The way protected or friend fields work with symbols is basically as follows:

const friendApi = Symbol('Friend API')
class MainClass {
  [friendApi] = { ... }
  ...
}
class AnotherClass {
  constructor(instanceOfMainClass) {
    instanceOfMainClass[friendApi].doSomething()
  }
}

Whoever has access to the friendApi symbol has access to MainClass's friend API. I don't really see how a "@@" shorthand really improve this that much.

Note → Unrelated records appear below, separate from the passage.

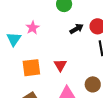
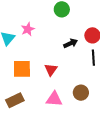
black arrow: (77, 29) -> (71, 43), moved

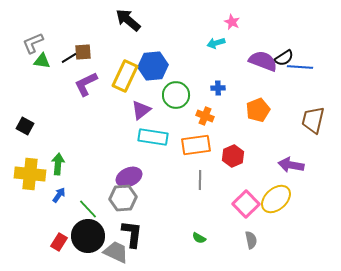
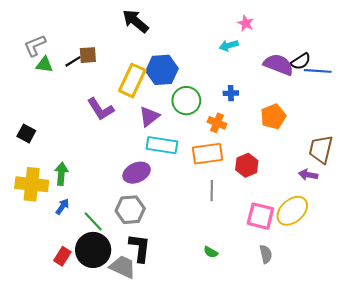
purple L-shape: (86, 84) -> (101, 109), moved, turned -96
brown trapezoid: (313, 120) -> (321, 149), moved
purple arrow: (291, 165) -> (308, 175), size x0.7
purple ellipse: (129, 177) -> (137, 173), moved
pink square: (246, 204) -> (260, 216), turned -32

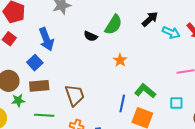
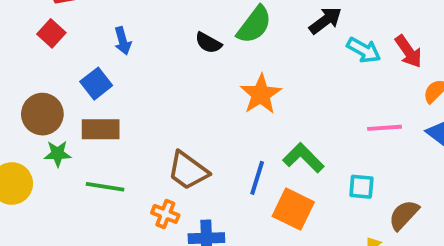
blue arrow: (46, 39) -> (123, 41), size x0.6
orange star: (120, 60) -> (261, 94), size x1.5
brown trapezoid: (75, 95) -> (188, 171), moved, turned 140

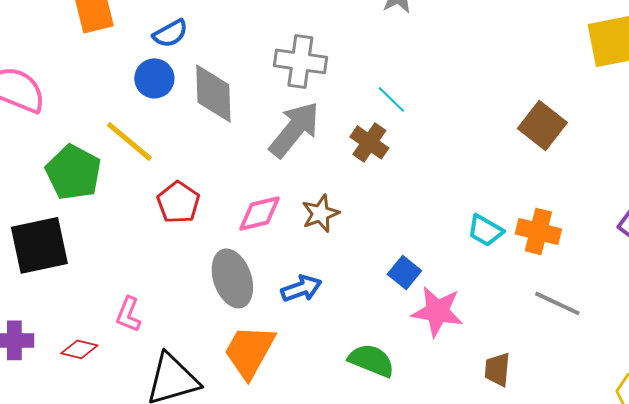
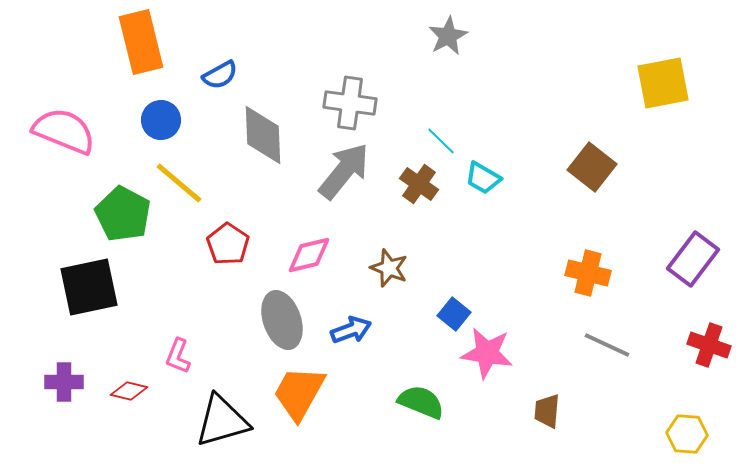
blue circle: (154, 78) -> (161, 120), moved
brown star: (320, 213) -> (389, 268), moved, turned -30
cyan trapezoid: (485, 230) -> (483, 178), moved

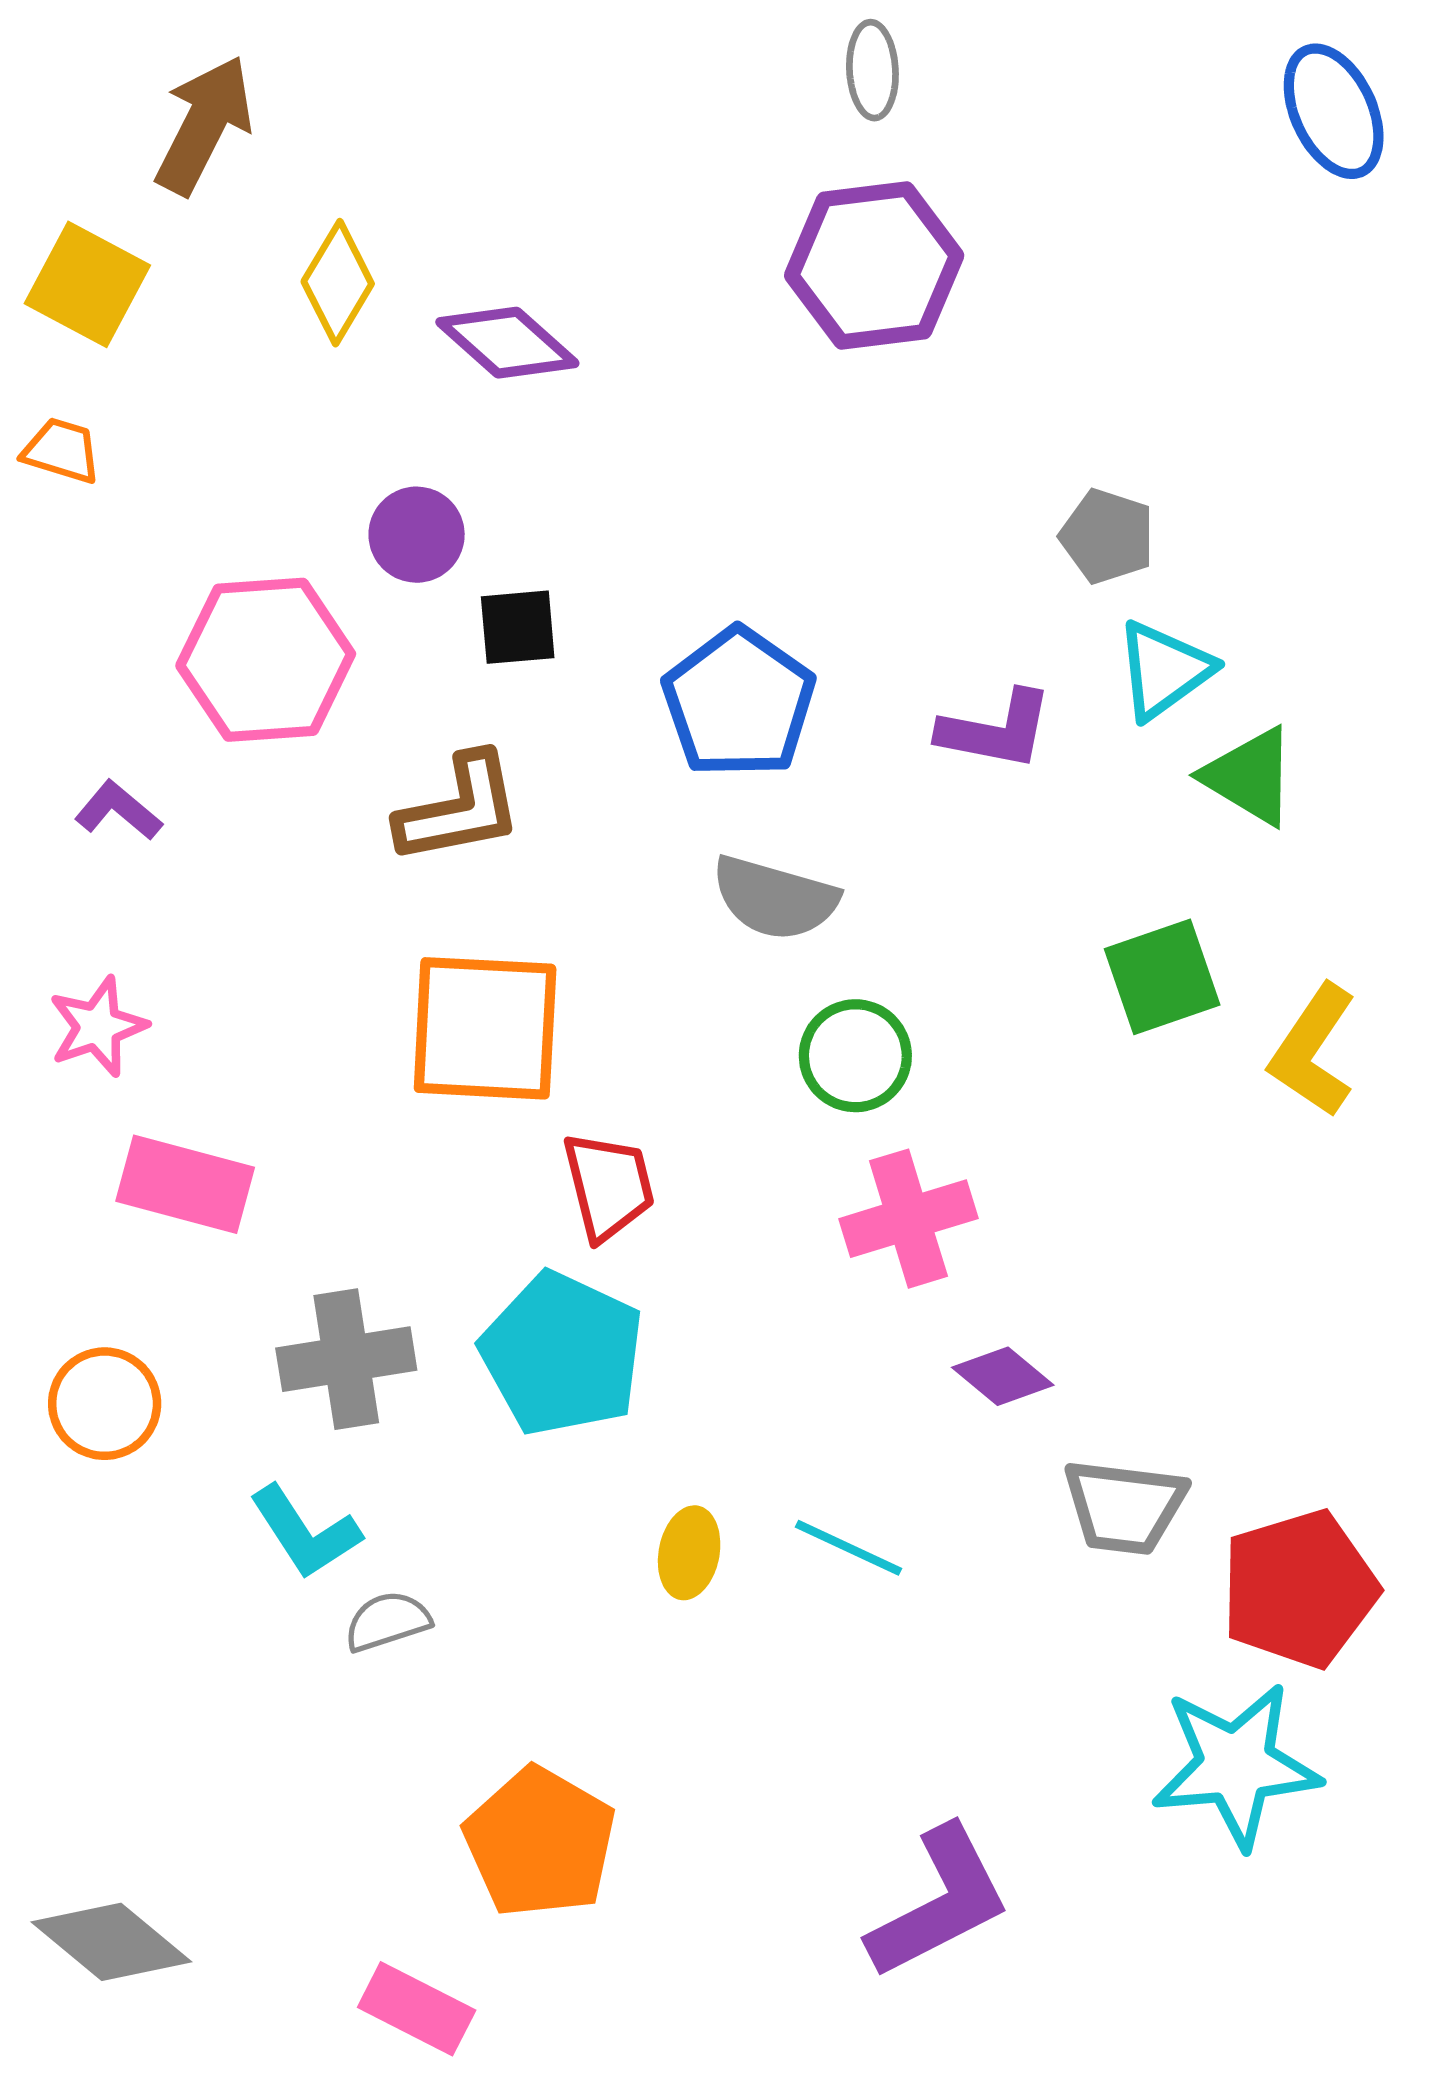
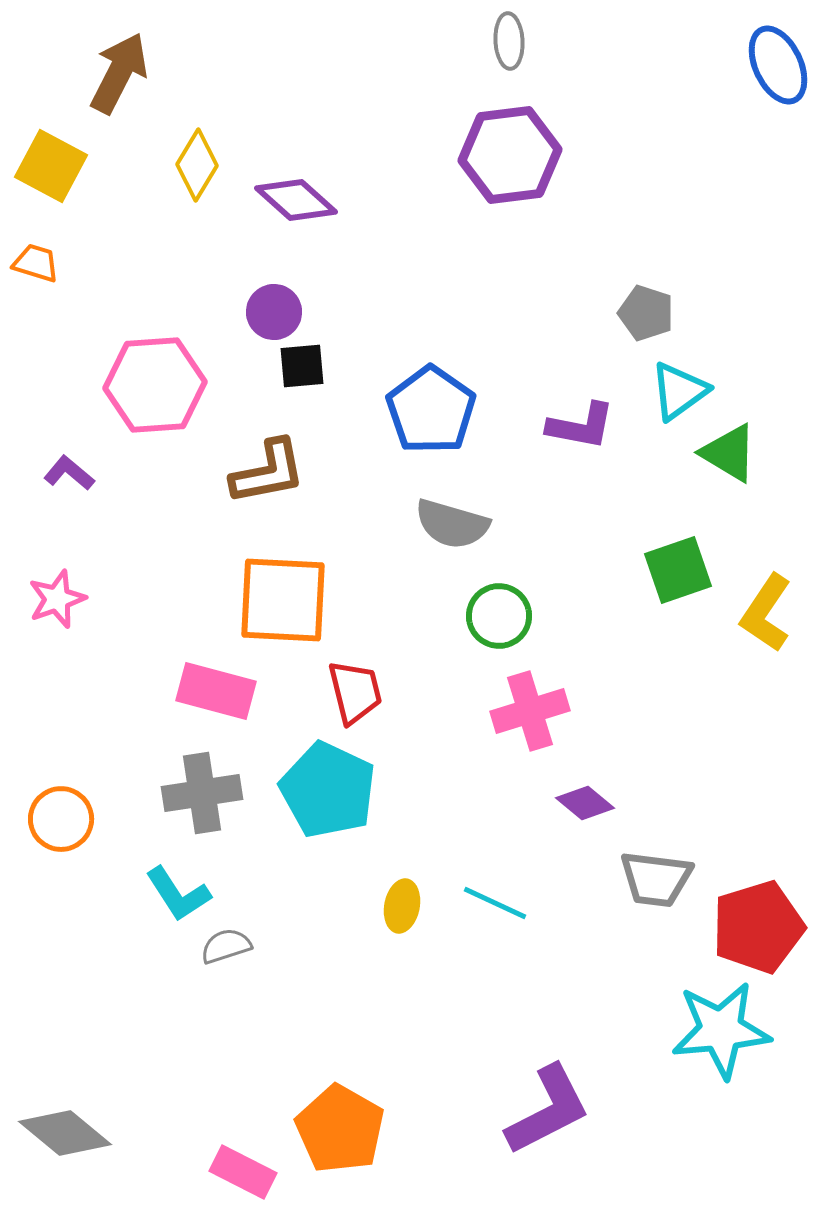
purple circle: (417, 535) -> (274, 312), moved
pink rectangle: (185, 1184) -> (216, 691), moved
orange pentagon: (540, 1842) -> (340, 1129), moved

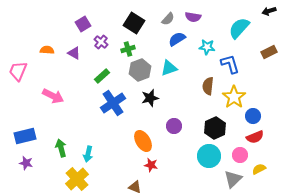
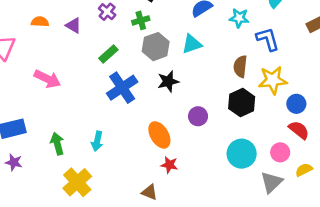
yellow star: (234, 97) -> (273, 80), turned 30
black hexagon: (215, 128) -> (242, 103), moved
red semicircle: (255, 137) -> (299, 130), turned -120
cyan arrow: (88, 154) -> (97, 141), moved

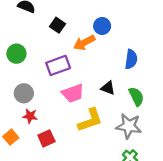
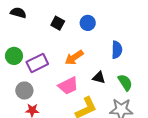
black square: (57, 25) -> (58, 23), moved
orange arrow: (84, 43) -> (74, 57), moved
purple rectangle: (58, 65) -> (37, 63), moved

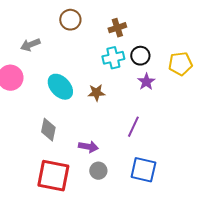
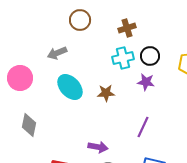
gray arrow: (30, 45) -> (57, 53), moved
purple star: (146, 82) -> (146, 82), moved, turned -30
gray diamond: (48, 130) -> (29, 125), moved

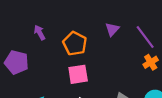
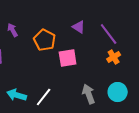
purple triangle: (112, 29) -> (79, 27), turned -40
pink square: (78, 74) -> (68, 58), moved

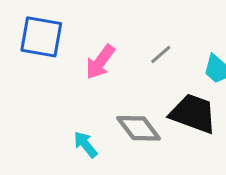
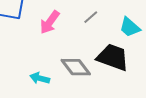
cyan arrow: (86, 144) -> (40, 78), turned -36

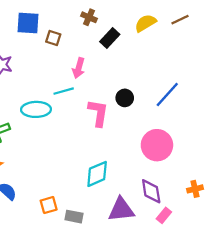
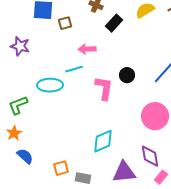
brown square: (53, 38) -> (65, 23), turned -32
pink arrow: (79, 68) -> (87, 49), turned 72

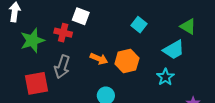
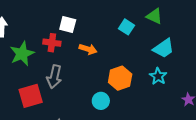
green triangle: (188, 26) -> (154, 16), moved
orange arrow: (99, 59) -> (88, 49), moved
orange hexagon: (127, 61) -> (120, 78), moved

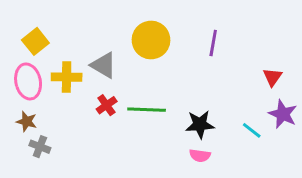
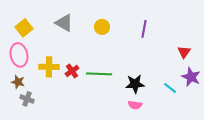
yellow circle: (151, 40) -> (102, 27), size x0.6
gray triangle: (104, 65) -> (64, 23), moved
yellow cross: (67, 77) -> (49, 67), moved

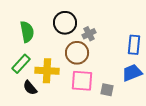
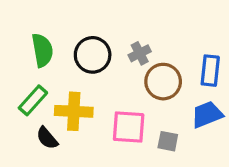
black circle: (65, 23) -> (93, 55), moved
brown circle: (77, 53) -> (163, 82), moved

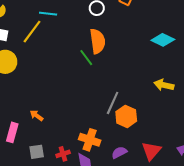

You're basically just turning the first line from const friendApi = Symbol('Friend API') to const friendApi = @@FriendAPI.

Maybe you're getting confused and thinking that you would be able to remove that declaration on the first line, and just use @@friendAPI in the two places where we're using a symbol - but remember that Symbol('Friend API') !== Symbol('Friend API').

I'm just meaning that use @@ as a shortcut for creating a new Symbol, which means that @@x !== @@x still assert true in this situation. The main disadvantage I think is that such a short cut may not be proper for the situation where we need a key with empty character: @@a_b for Symbol('a b').

Smalltalk– which JS is an inspiration of– has public and private, and nothing else.